(Collection entries)
>>>>

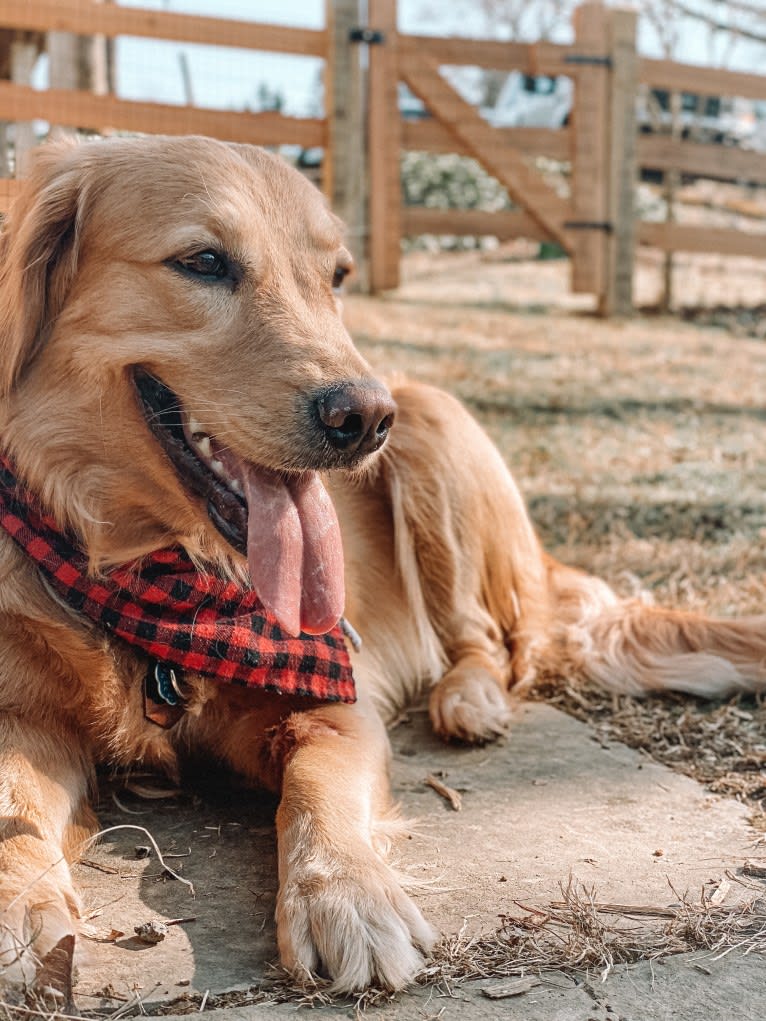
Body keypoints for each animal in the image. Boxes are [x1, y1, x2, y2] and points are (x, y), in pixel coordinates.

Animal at [1, 133, 766, 996]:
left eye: (336, 278)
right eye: (203, 261)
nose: (362, 418)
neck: (160, 575)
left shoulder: (338, 699)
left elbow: (314, 791)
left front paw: (347, 896)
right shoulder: (25, 719)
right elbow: (10, 809)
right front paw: (20, 911)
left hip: (433, 431)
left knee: (493, 640)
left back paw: (468, 699)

<<<<

> [Assignment]: Starting from the line that contains "nose: (362, 418)", give again every line to the last line of the data, exactly. Include nothing else.

> [Answer for this exercise]:
nose: (362, 418)
neck: (160, 575)
left shoulder: (338, 699)
left elbow: (314, 791)
left front paw: (347, 896)
right shoulder: (25, 719)
right elbow: (10, 809)
right front paw: (20, 911)
left hip: (433, 431)
left knee: (493, 640)
left back paw: (468, 699)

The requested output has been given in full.